I'm priviledged to have grown up with seven brothers and not one sister. Gender roles were pushed on me at an early age. I can appreciate the questions and comments you've posed. One thing I can attest to is that adversity builds character and character if properly governed, can cultivate strong, incredible women. Because I was told "no, you're a girl"' I started a campaign to achieve and diversify in many ways. I raced motorcycles, succeeded in every sport I set my heart on, I learned Chopin and played my own compositions on the piano and earned a degree in microbiology. My list could go on and on. All this, because I was told "you can't do it". While many accomplishments had flourished, my identity as a woman had suffered. I worked so hard competing with the boys, I left little room to work on my own divine nature. I struggled with my duties as a mother and wife picturing them as remedial and underneath my dignity. While the world valued me I did not value myself. Through a lot of years, prayers, reading scritpure after scripture, I found my self esteem should be based on my relationship with God, not on what others believe or think to be true about me. the adversity of equality had made me appreciate and value without price, the limitless capacity and opportunity I have as a daughter of God.

#### [Requirement A]
According to the account of growing up among brothers, how many brothers did the writer have?
#### [Requirement B]
Decide whether each statement agrees with the account of growing up among brothers. Answer yes or no for each, and quote the words from the account that settle it.
(i) The writer earned a degree in microbiology.
(ii) The writer grew up with one sister.
(iii) The writer came to base self-esteem on what others believe.
#### [Requirement C]
Resume the account of growing up among brothers, starting after its last sentence.
The extracted page text data plays no part in any of this work.

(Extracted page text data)
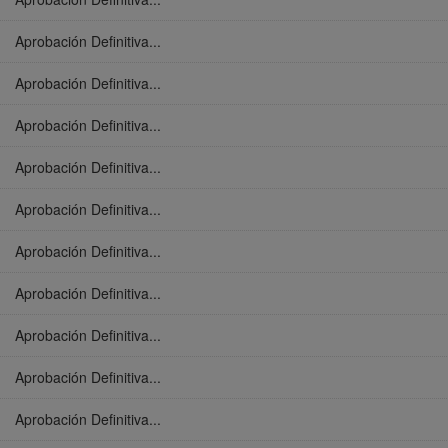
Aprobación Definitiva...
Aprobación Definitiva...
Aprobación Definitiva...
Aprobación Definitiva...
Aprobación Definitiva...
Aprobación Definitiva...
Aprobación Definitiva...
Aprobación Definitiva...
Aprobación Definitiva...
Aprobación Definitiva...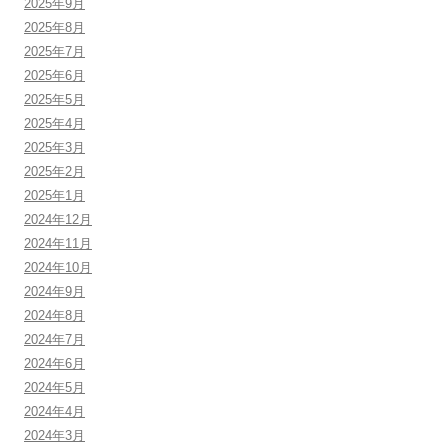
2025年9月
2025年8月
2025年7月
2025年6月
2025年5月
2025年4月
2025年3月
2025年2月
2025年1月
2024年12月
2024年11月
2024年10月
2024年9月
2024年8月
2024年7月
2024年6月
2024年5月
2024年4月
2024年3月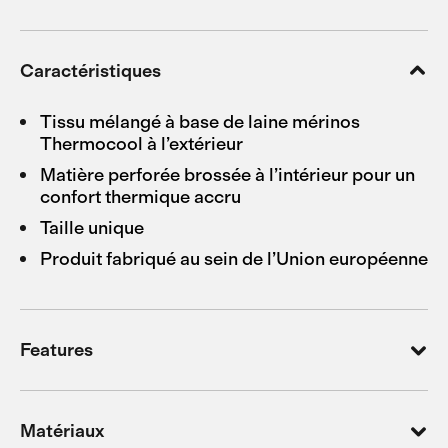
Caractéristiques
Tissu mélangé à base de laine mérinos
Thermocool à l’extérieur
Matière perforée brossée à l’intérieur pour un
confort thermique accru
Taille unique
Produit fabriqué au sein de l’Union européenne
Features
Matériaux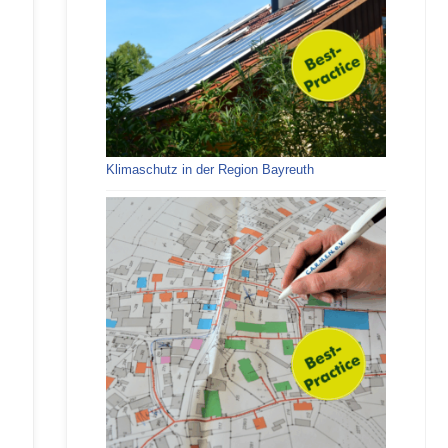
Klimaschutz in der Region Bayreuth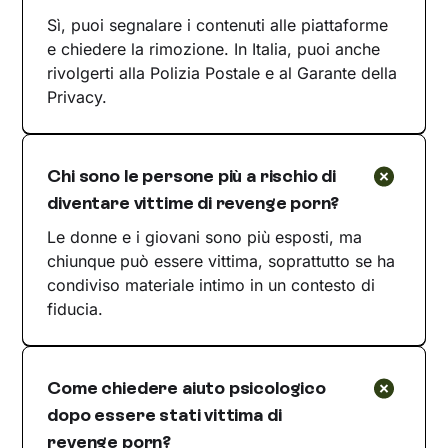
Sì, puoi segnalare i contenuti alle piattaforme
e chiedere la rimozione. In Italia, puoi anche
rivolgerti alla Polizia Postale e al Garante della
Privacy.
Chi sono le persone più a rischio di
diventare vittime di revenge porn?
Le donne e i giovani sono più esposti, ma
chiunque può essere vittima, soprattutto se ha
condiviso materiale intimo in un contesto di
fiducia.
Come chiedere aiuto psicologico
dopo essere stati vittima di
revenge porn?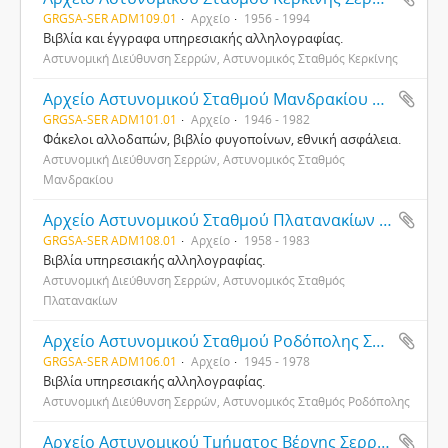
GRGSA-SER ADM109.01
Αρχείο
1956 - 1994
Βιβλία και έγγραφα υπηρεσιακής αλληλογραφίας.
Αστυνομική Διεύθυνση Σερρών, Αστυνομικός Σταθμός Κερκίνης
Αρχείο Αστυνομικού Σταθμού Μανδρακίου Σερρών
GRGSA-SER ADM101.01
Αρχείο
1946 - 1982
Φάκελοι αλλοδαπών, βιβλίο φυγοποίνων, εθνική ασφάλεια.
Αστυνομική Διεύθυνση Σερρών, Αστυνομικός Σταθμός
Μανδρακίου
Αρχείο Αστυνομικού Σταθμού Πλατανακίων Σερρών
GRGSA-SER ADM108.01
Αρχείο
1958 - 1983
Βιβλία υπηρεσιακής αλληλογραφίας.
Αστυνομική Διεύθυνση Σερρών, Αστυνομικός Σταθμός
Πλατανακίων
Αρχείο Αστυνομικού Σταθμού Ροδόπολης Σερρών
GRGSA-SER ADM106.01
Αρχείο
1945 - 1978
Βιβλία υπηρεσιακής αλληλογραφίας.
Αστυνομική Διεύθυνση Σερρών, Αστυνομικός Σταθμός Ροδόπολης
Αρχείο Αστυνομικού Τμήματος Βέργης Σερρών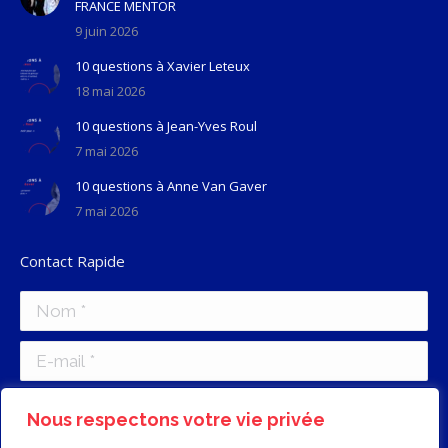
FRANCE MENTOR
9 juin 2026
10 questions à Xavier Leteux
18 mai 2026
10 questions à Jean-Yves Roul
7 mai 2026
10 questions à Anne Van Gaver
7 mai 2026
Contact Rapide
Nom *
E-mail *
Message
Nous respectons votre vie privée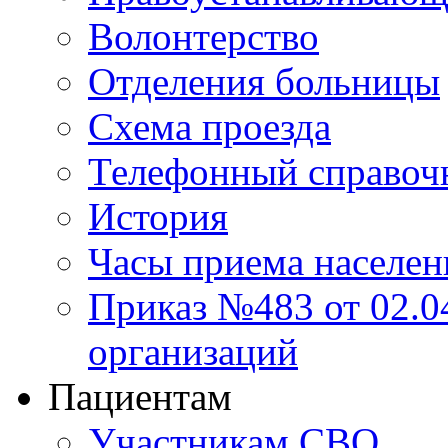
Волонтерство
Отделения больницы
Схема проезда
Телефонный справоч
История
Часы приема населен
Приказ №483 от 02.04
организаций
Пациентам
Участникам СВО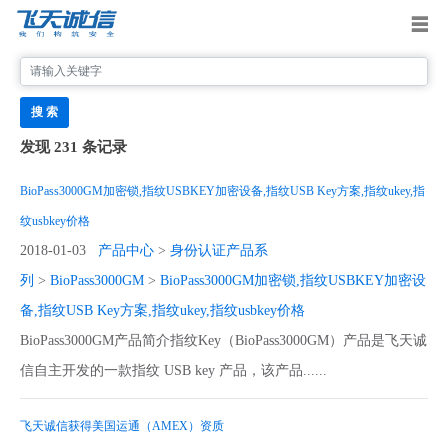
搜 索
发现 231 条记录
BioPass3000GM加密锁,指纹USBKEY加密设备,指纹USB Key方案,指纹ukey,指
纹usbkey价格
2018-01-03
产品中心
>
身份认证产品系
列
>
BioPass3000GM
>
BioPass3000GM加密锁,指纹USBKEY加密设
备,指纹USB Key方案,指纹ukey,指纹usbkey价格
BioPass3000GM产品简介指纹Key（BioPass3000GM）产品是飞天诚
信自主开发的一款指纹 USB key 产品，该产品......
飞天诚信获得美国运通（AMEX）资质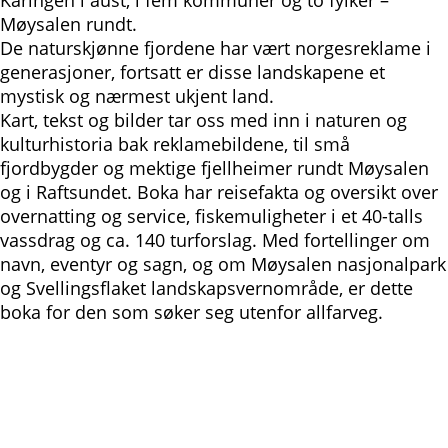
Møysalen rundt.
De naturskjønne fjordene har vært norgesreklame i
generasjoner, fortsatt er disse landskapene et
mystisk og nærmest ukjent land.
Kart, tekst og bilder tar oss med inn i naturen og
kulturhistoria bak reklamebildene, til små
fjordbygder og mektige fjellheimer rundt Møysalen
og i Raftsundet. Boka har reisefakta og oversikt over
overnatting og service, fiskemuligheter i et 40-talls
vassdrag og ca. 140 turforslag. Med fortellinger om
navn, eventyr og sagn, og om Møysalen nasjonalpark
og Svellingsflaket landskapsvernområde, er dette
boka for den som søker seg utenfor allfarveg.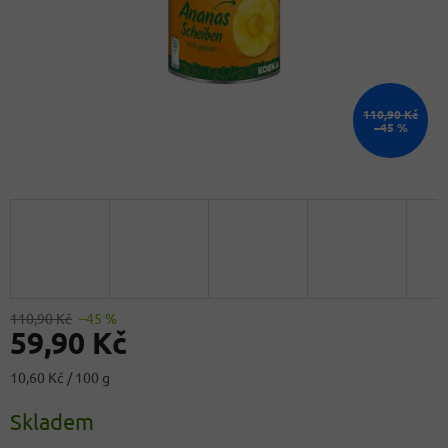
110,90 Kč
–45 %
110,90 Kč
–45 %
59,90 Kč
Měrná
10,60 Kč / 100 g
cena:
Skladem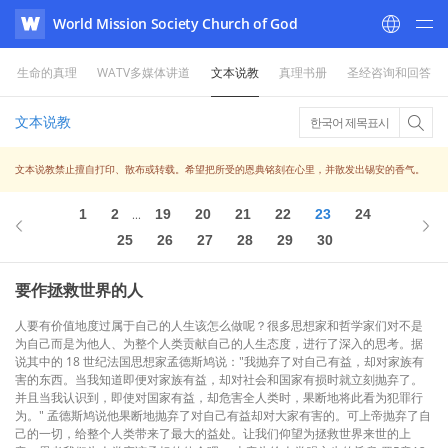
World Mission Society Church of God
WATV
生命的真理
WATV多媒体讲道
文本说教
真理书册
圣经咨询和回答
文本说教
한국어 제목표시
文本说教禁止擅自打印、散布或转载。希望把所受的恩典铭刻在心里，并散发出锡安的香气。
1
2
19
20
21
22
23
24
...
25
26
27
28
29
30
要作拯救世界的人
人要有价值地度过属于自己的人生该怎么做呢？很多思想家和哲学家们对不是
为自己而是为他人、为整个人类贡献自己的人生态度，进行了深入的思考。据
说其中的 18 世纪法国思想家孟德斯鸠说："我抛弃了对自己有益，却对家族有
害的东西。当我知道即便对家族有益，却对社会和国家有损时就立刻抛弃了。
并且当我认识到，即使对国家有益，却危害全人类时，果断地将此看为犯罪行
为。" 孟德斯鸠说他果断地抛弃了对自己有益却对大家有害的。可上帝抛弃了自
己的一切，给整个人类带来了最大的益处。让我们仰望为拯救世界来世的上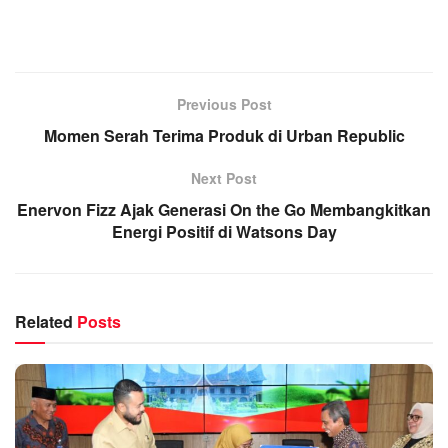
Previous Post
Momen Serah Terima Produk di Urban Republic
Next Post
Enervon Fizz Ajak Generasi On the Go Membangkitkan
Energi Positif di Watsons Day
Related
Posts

#### [Response box A]
Seven brothers, and not one sister.

#### [Response box B]
(i) Yes: "earned a degree in microbiology"
(ii) No: "seven brothers and not one sister"
(iii) No: "my self esteem should be based on my relationship with God, not on what others believe or think to be true about me"

#### [Response box C]
There're many examples of women in the scriptures who wore the title of "prophetess". Please correct me if wrong, but this honor was never given to them by a man, but was a gift from God because of their rightousness. We hold this same opportunity. We shouldn't need society or man's approval to validate who we are as daughters of God.
We are all subject to others' interpretation of how the priesthood should govern. I believe this is a two-way effort using respect as the mortar between genders.
We are only limited by the boundaries and confines we hold ourselves accountable to.
I love your questions and they really made me think. Thank you! We should keep asking and searching until we find ultimately what brings peace to our souls.
By the way, spot on about what husbands deserve, loved it!